··· DATA EXCERPTS ···

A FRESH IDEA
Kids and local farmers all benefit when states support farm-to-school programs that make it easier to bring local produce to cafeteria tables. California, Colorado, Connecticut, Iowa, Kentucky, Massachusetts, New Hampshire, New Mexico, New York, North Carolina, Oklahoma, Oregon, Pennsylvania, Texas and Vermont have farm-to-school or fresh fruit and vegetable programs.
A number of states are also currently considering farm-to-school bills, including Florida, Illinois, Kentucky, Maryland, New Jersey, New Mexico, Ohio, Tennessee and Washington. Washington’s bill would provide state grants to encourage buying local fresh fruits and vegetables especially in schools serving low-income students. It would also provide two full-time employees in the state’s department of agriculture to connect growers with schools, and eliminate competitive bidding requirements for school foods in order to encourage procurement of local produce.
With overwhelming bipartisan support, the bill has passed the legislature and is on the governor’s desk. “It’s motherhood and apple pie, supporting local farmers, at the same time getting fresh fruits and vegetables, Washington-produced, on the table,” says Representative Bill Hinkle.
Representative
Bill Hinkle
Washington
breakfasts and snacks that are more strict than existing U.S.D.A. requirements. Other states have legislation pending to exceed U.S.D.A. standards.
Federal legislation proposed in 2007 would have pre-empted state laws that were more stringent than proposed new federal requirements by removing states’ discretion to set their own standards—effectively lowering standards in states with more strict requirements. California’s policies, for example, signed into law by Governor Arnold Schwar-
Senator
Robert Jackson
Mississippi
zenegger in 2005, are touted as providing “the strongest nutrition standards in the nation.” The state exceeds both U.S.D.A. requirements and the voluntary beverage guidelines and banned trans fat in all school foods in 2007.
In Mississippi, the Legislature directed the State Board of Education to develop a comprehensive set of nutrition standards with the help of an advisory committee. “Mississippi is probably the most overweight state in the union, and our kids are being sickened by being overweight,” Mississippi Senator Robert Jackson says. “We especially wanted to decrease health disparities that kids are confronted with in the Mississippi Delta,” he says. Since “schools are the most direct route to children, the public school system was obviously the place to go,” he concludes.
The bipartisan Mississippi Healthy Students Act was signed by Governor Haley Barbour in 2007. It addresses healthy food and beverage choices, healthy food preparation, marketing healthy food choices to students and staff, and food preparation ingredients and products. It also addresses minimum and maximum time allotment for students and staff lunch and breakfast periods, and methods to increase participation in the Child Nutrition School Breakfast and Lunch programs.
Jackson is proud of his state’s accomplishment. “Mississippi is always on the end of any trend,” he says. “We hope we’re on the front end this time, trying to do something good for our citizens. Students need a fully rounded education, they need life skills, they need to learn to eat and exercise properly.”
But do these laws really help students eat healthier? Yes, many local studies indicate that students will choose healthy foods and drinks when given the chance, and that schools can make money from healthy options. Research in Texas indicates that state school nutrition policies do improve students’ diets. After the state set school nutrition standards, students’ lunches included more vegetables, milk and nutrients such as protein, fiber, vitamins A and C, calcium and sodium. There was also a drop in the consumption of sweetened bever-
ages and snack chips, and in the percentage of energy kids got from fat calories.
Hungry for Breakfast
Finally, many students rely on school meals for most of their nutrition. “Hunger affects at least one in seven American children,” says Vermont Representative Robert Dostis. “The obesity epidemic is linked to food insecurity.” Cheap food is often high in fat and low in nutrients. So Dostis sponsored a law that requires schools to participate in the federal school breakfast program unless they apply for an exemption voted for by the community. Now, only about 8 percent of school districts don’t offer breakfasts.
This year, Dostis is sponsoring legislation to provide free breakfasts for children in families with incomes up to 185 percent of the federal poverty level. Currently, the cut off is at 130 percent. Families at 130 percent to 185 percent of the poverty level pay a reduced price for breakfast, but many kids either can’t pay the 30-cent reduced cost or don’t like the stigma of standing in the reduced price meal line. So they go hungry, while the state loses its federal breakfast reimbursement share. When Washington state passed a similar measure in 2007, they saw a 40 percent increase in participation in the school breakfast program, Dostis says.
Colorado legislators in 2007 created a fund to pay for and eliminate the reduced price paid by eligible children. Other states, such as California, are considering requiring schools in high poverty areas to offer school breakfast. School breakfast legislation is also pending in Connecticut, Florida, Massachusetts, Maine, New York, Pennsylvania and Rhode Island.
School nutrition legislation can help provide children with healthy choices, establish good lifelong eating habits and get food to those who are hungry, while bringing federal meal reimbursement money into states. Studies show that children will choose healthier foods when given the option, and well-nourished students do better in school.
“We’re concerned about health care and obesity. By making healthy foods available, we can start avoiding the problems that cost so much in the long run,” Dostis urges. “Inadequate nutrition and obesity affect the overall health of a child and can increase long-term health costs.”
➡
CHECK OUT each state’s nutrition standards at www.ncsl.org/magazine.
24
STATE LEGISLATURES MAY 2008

···

When a line in the records above contains the word "good", copy it.

Jackson is proud of his state’s accomplishment. “Mississippi is always on the end of any trend,” he says. “We hope we’re on the front end this time, trying to do something good for our citizens. Students need a fully rounded education, they need life skills, they need to learn to eat and exercise properly.”
School nutrition legislation can help provide children with healthy choices, establish good lifelong eating habits and get food to those who are hungry, while bringing federal meal reimbursement money into states. Studies show that children will choose healthier foods when given the option, and well-nourished students do better in school.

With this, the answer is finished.